How ironic that the impossibility of having a thing with her has made me comfortable enough to pursue her, even in my own hopeless, misguided way.

I’d been working up the nerve to give her my number to put the ball squarely in her court should anything change. I’d even composed a few self-protective follow-up comments just in case my forwardness freaked her out. But in some parallel universe where the Alternate Me doesn’t get all spazzy around smart, pretty women once the flirting becomes something more, I wouldn’t need any follow-up comments because she would happily take my digits. In that universe, she’s already called me, and she’s already ditched the tool and turned down other offers in order to spend time with me instead, so we can burn through the exciting moments on our way to the Soup Stage.
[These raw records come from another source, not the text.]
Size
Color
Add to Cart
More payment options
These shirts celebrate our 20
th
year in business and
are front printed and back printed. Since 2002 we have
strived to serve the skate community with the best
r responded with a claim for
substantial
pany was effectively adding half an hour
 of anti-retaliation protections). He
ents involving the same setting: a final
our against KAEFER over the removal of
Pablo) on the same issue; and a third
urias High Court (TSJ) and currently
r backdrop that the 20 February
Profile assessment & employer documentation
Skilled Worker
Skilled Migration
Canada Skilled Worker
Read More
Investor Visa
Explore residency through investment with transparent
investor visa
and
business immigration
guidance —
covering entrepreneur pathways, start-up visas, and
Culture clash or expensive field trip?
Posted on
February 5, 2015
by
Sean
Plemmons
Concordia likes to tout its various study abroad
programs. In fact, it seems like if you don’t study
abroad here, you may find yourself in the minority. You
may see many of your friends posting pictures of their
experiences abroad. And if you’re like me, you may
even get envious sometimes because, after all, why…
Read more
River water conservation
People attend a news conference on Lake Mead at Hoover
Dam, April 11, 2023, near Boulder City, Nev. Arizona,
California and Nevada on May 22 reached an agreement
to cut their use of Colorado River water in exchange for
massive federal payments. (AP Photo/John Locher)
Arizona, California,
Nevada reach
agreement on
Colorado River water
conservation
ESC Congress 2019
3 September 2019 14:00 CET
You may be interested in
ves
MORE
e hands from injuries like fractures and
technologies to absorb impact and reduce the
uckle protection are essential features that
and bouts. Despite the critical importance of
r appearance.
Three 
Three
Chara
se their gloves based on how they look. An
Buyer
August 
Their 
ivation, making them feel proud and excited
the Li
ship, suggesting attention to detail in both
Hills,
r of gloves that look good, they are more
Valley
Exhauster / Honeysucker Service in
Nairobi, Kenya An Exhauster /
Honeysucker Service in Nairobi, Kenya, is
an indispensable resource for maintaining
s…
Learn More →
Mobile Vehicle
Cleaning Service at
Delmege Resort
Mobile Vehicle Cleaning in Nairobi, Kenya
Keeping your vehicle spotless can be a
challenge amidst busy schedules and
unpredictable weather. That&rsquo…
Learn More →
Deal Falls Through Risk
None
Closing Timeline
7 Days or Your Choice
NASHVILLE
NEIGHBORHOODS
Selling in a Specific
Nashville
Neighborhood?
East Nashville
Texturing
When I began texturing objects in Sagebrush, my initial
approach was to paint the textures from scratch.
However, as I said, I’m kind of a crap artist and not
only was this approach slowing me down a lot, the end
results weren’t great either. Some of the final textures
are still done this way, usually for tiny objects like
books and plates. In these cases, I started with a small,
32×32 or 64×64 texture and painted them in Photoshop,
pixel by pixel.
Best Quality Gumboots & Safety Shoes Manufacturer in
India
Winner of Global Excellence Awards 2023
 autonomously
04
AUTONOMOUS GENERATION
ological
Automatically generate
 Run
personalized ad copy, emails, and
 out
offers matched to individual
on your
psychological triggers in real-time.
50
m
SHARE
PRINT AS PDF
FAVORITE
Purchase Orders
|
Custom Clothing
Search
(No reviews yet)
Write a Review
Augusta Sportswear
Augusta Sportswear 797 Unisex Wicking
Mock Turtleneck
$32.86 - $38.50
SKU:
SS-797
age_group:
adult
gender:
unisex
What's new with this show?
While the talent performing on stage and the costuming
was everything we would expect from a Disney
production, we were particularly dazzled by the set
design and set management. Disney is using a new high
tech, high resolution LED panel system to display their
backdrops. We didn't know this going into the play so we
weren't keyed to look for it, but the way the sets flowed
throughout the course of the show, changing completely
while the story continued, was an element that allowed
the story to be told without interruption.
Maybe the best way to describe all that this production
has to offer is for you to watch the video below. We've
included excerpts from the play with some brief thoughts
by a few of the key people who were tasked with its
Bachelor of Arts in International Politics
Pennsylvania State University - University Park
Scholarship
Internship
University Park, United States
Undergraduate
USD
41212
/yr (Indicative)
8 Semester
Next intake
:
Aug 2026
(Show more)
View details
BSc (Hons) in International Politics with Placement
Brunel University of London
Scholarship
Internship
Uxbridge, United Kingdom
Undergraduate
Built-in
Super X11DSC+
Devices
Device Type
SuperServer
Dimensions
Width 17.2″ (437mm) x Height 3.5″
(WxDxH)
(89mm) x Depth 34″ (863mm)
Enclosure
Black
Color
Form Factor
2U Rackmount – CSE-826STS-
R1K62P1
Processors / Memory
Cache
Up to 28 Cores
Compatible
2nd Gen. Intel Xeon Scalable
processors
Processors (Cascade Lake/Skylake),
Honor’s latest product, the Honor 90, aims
I would imagine we’re not quite there yet, but in that universe she’s already making my life fully magical.

In this universe, however, I recently became a vampire.

That kind of dropped things in the crapper.

Even before the transformation I made myself come to terms with the idea that we might only be office friends. As much as I would have liked to be outside-of-the-office friends, office friends would be better than nothing. But I might want to hedge my bets, just in case. So with Aretha out of the picture, Dionne not coming back anytime soon, and Girl No. 3 a remote possibility at best, I was seized by a rare moment of confidence in which I psyched myself out of my whole shut-in mentality.

For a minute, the world was my slut-free oyster.

This was why I had decided to take the invitation to Pomme when Michelle – another office friend, and only an office friend, though not even much of that anymore – told me she had a nowhere-near-the-office friend by the name of Dawn who I might be interested in meeting. I figured that aside from band practice and our shit gigs at birthday parties opening for eighties cover bands, it had been a very long time since I’d gone anywhere remotely fun. And I might as well have a back-up plan, in case this universe never catches up with the other and Chloe remains a non-thing. And Pomme was supposed to be a hotbed of Exciting First Moments. This could have been the shot in the arm I needed. As it turned out, it was more like a sleazy, saliva-soaked shot in the neck.

Well… what do you know?

I guess I’m ready to talk about how it happened.